Да, я ничего о ней не знаю; может быть, это была не повозка, а сани, если еще держался снег, или попутная машина. Никто никогда не расскажет мне о том, как все было в действительности, но я так ясно вижу санитарные повозки, о которых мне рассказывали братья, что невольно рисую в воображении, по подобию первых, и еще одну.

И опять, опять возникает у меня перед глазами сонм движущихся санитарных повозок. С севера на юг, от Белого моря до Черного моря; с запада на восток и с востока на запад, почти полуторно повторившимся путем; вдоль и поперек всех фронтов, рубежей, дуг; из всех «котлов» и «мешков», ото всех прорывов, со всех направлений главного удара — отовсюду и во все концы ползли, ковыляли, тряско вздрагивали на колдобинах, били коваными ободами по булыжным мостовым — повозки, повозки, повозки.

Пути их как ворсинки в нитях, переплетающих венок превратностей.

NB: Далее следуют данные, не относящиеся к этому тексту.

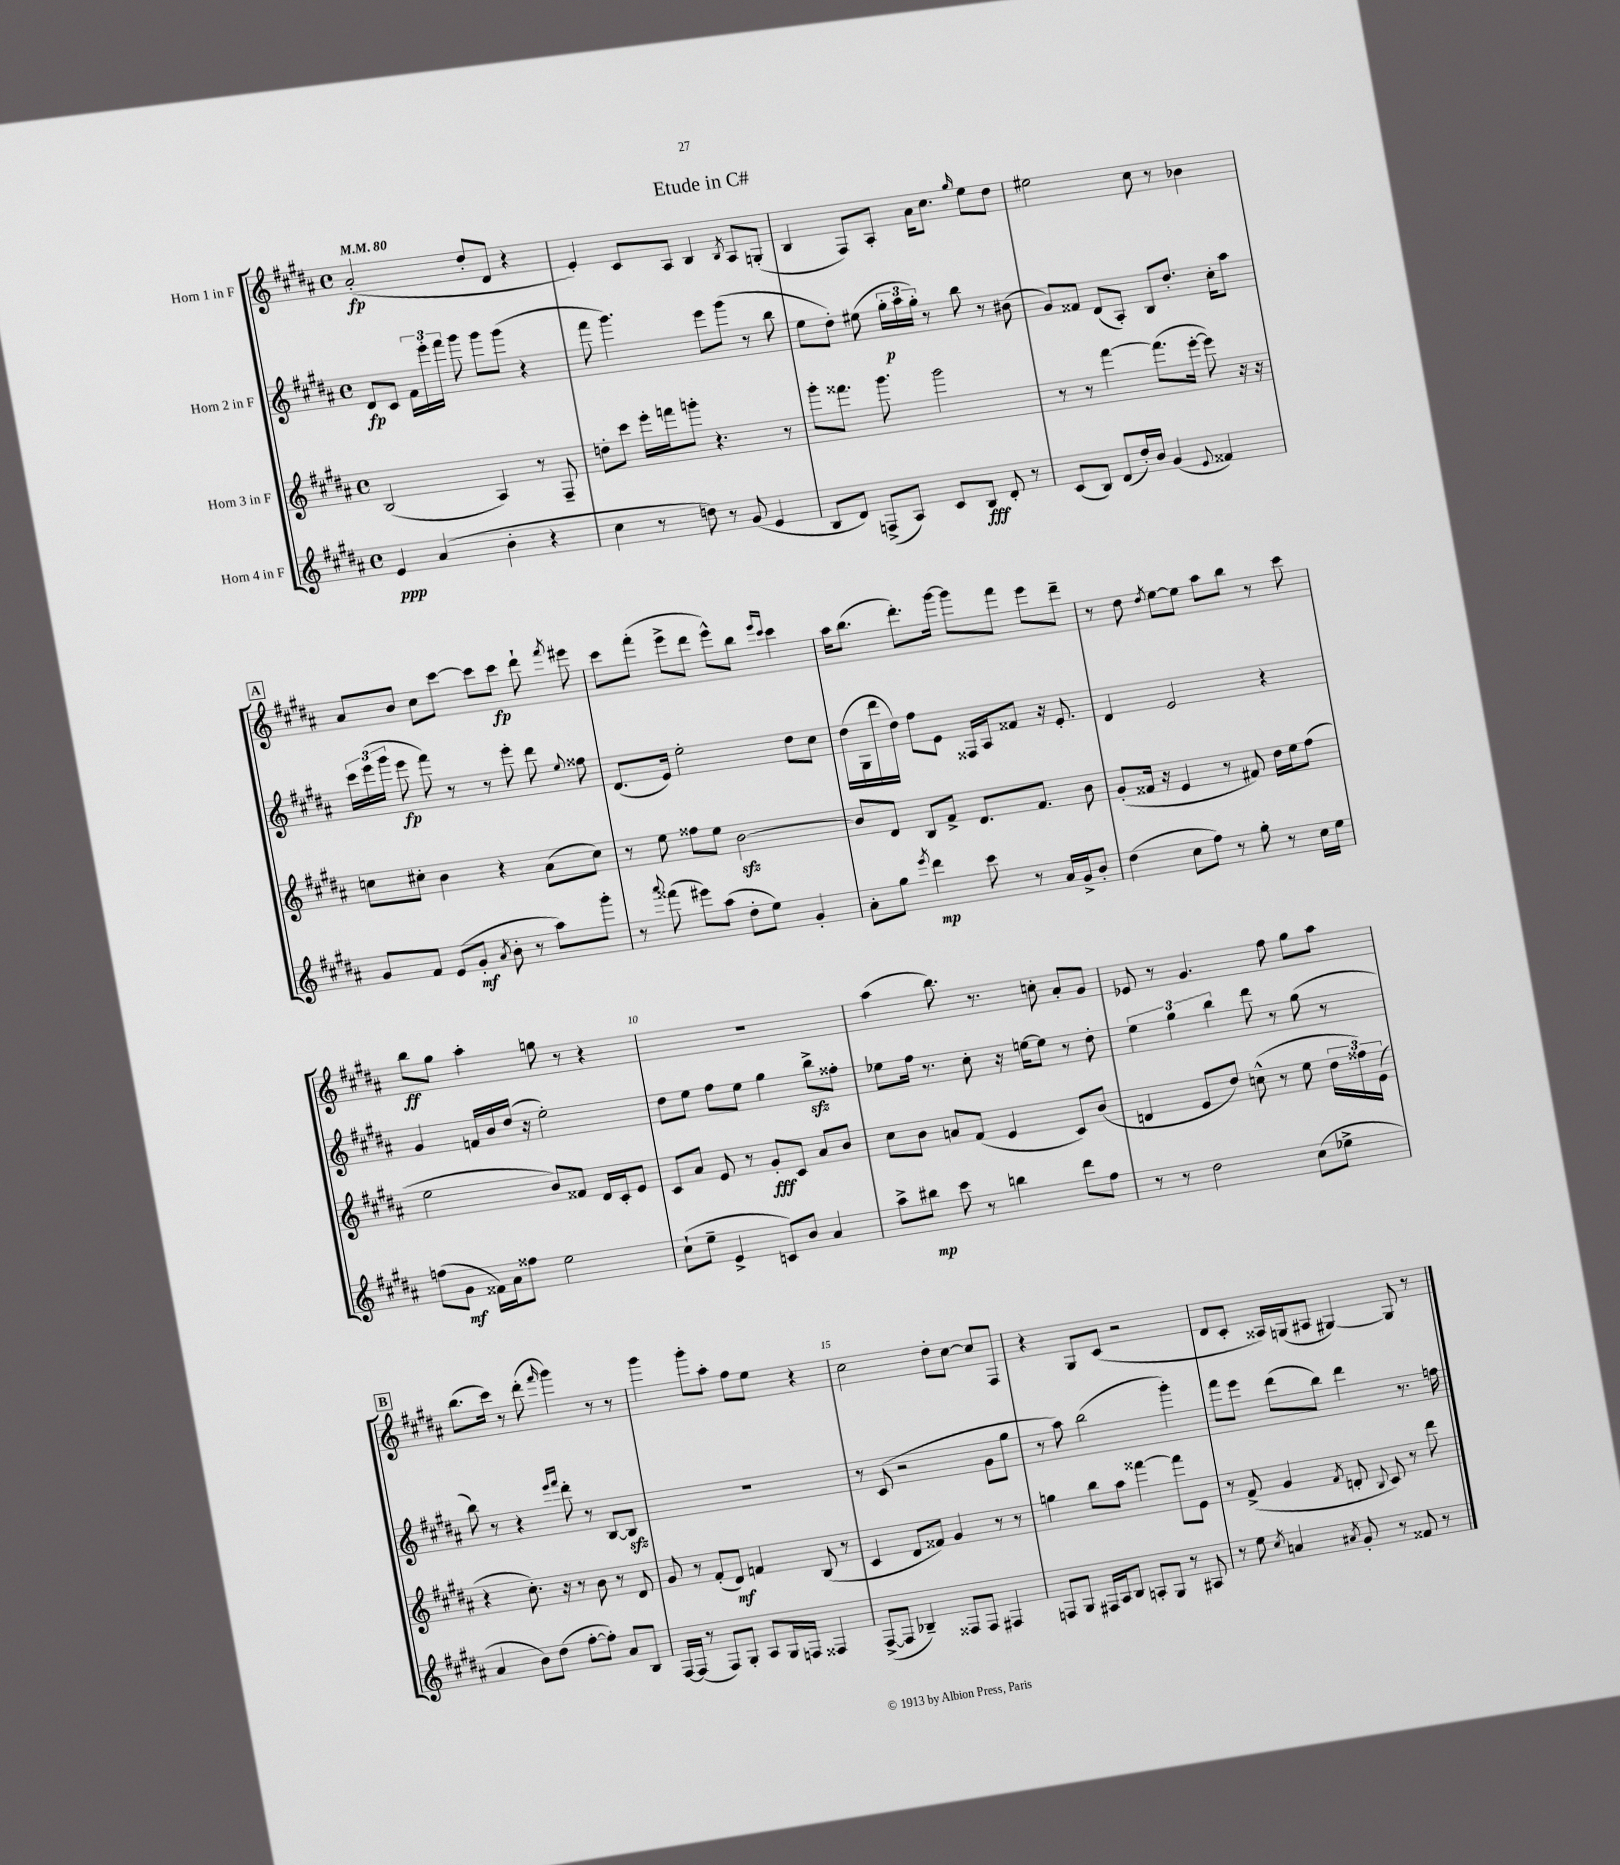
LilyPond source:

\header { title = "Etude in C#" }
<<
\new StaffGroup <<
\new Staff = "s0" \with { instrumentName = "Horn 1 in F" } {
    \clef treble \key b \major \defaultTimeSignature \time 4/4 \tempo 4 = 80
    \autoBeamOff ais'2-.\fp( dis''8[-. dis'8] r4 |
    e'4-.) cis'8[ ais8] b4 \acciaccatura { b8 } ais8[ g8]-.( |
    b4 fis8[) ais8]-. ais'16[ cis''8.] \grace { gis''16 } e''8[ dis''8] |
    eis''2 cis''8 r8 bes'4 |
    \mark \markup { \box "A" } ais'8[ b'8] cis''8[ cis'''8]~ cis'''8[ cis'''8]\fp dis'''8-! \acciaccatura { fis'''8 } eis'''8 |
    cis'''8[ fis'''8]-.( e'''8[-> dis'''8] e'''8[-^) b''8] \grace { e'''16[ cis'''16] } cis'''4 |
    ais''16[ b''8.]( dis'''8.[-.) gis'''16]~ gis'''8[ fis'''8] e'''8[ dis'''8]-- |
    r8 dis''8 \acciaccatura { dis''8 } e''8[~ e''8] ais''8[ b''8] r8 cis'''8 |
    b''8[\ff gis''8] ais''4-. g''8 r8 r4 |
    R1 |
    ais''4( b''8.) r8. c''8-. ais'8[-. gis'8] |
    ees'8 r8 gis'4. fis''8 gis''8[ ais''8] |
    \mark \markup { \box "B" } b''8.[( cis'''16]) r8 dis'''8-.( \grace { fis'''16 } gis'''4) r8 r8 |
    gis'''4 gis'''8[-. ais''8]-. fis''8[ e''8] r4 |
    cis''2 dis''8[-. cis''8]~ cis''8[ fis8] |
    r4 gis8[ cis'8]( r2 |
    dis'8[ cis'8]-. aisis16[) g16( ais8] gis4~) gis8 r8 \bar "|." |
}
\new Staff = "s1" \with { instrumentName = "Horn 2 in F" } {
    \clef treble \key b \major \defaultTimeSignature \time 4/4
    \autoBeamOff dis'8[\fp cis'8] \tuplet 3/2 { fis'16[ e'''16-. fis'''16] } gis'''8 gis'''8[ gis'''8]( r4 |
    fis'''8 gis'''4.) e'''8[ gis'''8]( r8 b''8 |
    e''8[ dis''8]-.) eis''8( \tuplet 3/2 { gis''16[-.\p ais''16 gis''16]-.) } r8 b''8 r8 bis'8( |
    gis'8[) fisis'8] dis'8[( ais8]-.) b8[ dis''8.]-. cis''16[-. ais''8] |
    \mark \markup { \box "A" } \tuplet 3/2 { cis'''16[ e'''16( gis'''16] } e'''8\fp fis'''8) r8 r8 e'''8-. dis'''8 \appoggiatura { e''8 } fisis''8 |
    dis'8.[( e'16]) e''2-. dis''8[ cis''8] |
    dis''16[( gis16 dis'''16 dis''16]) fis''8[ e'8] fisis16[ ais16 fisis'8] r16 e'8.-. |
    dis'4 e'2 r4 |
    gis'4 f'16[ b'16 dis''16]( r16 e''2-.) |
    dis''8[ e''8] fis''8[ e''8] gis''4 b''8[->\sfz fisis''8]-. |
    ees''8[ fis''16] r8. cis''8-. r16 e''16[~ e''8] r8 dis''8-. |
    \tuplet 3/2 { e''4 gis''4 b''4 } dis'''8 r8 gis''8( r8 |
    \mark \markup { \box "B" } b''8) r8 r4 \grace { e'''16[ fis'''16] } dis'''8-. r8 b8[~ b8]\sfz |
    R1 |
    r8 cis'8( r2 gis'8[ gis''8] |
    r8 ais''8) b''2( gis'''4-.) |
    fis'''8[ e'''8] dis'''8[( b''8]) dis'''4 r8. f''16 \bar "|." |
}
\new Staff = "s2" \with { instrumentName = "Horn 3 in F" } {
    \clef treble \key b \major \defaultTimeSignature \time 4/4
    \autoBeamOff b2( ais4) r8 fis8-- |
    d''8[-. cis'''8] e'''16[-. f'''16 g'''8]-. r4. r8 |
    gis'''8[-. fisis'''8.] gis'''8. gis'''2 |
    r8 r8 fis'''4~ fis'''8.[( e'''16]~-. e'''8) r16 r16 |
    \mark \markup { \box "A" } c''8[ cis''8]-. b'4 r4 ais'8[( cis''8]) |
    r8 e''8 fisis''8[ e''8] b'2~\sfz |
    b'8[ dis'8] b8[ fis'8]-> dis'8.[ fis'8.] b'8 |
    gis'8[-.( fisis'16] r16 e'4 r8 fis'8) dis''16[ e''16 fis''8]( |
    e''2 b'8[) fisis'8] dis'16[ cis'16-. e'8] |
    cis'8[ ais'8] e'8 r8 gis'8[-.\fff cis'8] ais'8[ b'8] |
    cis''8[ b'8] a'8[ fis'8]( e'4 cis'8[) b'8]( |
    d'4 e'8[ dis''8]) c''8-^( r8 e''8 \tuplet 3/2 { dis''16[ fisis''16) e'16]( } |
    \mark \markup { \box "B" } r4 cis''8.-.) r16 r8 b'8 r8 dis'8 |
    gis'8 r8 fis'8[-.( dis'8]\mf) f'4 b8( r8 |
    cis'4 dis'8[ fisis'8]) gis'4 r8 r8 |
    g''4 b''8[ ais''8] fisis'''4~ fisis'''8[ e'8] |
    r8 fis'8->( gis'4 \acciaccatura { fis'8 } d'8-. \appoggiatura { b8 } cis'8) r8 dis'''8 \bar "|." |
}
\new Staff = "s3" \with { instrumentName = "Horn 4 in F" } {
    \clef treble \key b \major \defaultTimeSignature \time 4/4
    \autoBeamOff e'4\ppp ais'4( b'4-. r4 |
    cis''4 r8 d''8) r8 gis'8( e'4 |
    b8[ dis'8]) f8[->( ais8]) cis'8[ b8]\fff dis'8-. r8 |
    cis'8[( b8]) dis'8[( dis''16-.) b'16] gis'4( \appoggiatura { e'8 } fisis'4) |
    \mark \markup { \box "A" } gis'8[ fis'8] e'8[( gis'8]-.\mf \acciaccatura { ais'8 } b'8-. r8 ais''8[) gis'''8]-. |
    r8 \appoggiatura { ais'''8 } fisis'''8( eis'''8[) ais''8]( dis''8[-. e''8]) gis'4-. |
    ais'8[-. gis''8] \acciaccatura { e'''8 } dis'''4\mp cis'''8 r8 ais'16[ gis'16-> b'8]-. |
    dis''4( cis''8[ fis''8]) r8 gis''8-. r8 cis''16[ e''16] |
    f''8[( gis'8]\mf fisis'16[) ais'16 fisis''8] e''2 |
    cis''8[-!( e''8]-- e'4-> c'8[) b'8] ais'4 |
    ais''8[-> bis''8]\mp cis'''8 r8 b''4 dis'''8[ fis''8] |
    r8 r8 dis''2 cis''8[( ees''8]-> |
    \mark \markup { \box "B" } ais'4 b'8[) dis''8]( fis''8[~-. fis''8]-.) ais'8[ b8] |
    fis16[~ fis16]( r8 fis8[) gis8]-. ais8[ gis16 f16] fisis4 |
    fis8[~->( fis8] bes4--) fisis8[ fisis8] fis4 |
    f8[ gis8] fis16[ ais16 b8] a8[-. gis8] r8 ais8 |
    r8 e''8 \acciaccatura { cis''8 } a'4 \acciaccatura { ais'8 } gis'8-. r8 fisis'8 r8 \bar "|." |
}
>>
>>
\layout { \context { \Score \override BarNumber.break-visibility = ##(#f #t #t) barNumberVisibility = #(every-nth-bar-number-visible 5) } }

Мы расплетали его случайности, все его стечения обстоятельств то сообща, то строго поодиночке, — правда, без всякого внимания к хронологии. Рассказ сменялся рассказом, а то вдруг вспыхивал спор, и мы торопливо, дружно, голова к голове, склонялись над старенькой школьной картой, крестообразно меченной шрамами от складывания. Все огромное земное пространство, на котором шла война, вмещалось тогда в метровый квадрат пестрой бумаги, наклеенной на марлю, и каждый из нас мысленно раздвигал его в своем направлении до тех реальных, действительных масштабов — масштабов былого. Для Федора и Василия оно было всеобъемлемо фронтовым, с первым и с последним днем войны, с боями, ранениями, госпиталями и — снова по тому же кругу, пока не пал Берлин. У меня за плечами был трудовой фронт, запасный полк, военное училище… Фигура, что называется, тыловая. Но на карте, в сплетениях линий, точек и надписей, особенности нашего былого не подразделялись, самым существенным было время и место. И вот когда и то и другое, по воспоминаниям, совпадало, на концах наших пальцев, нежданно сблизившихся у одного и того же пункта, казалось, вспыхивала искра. От нее, как спичка от спички, возгорались слова удивления и досады. Мы растерянно и виновато смотрели друг на друга… будто в самом деле были повинны в том, что вот ведь могло произойти в свое время что-то волнующее, а не произошло.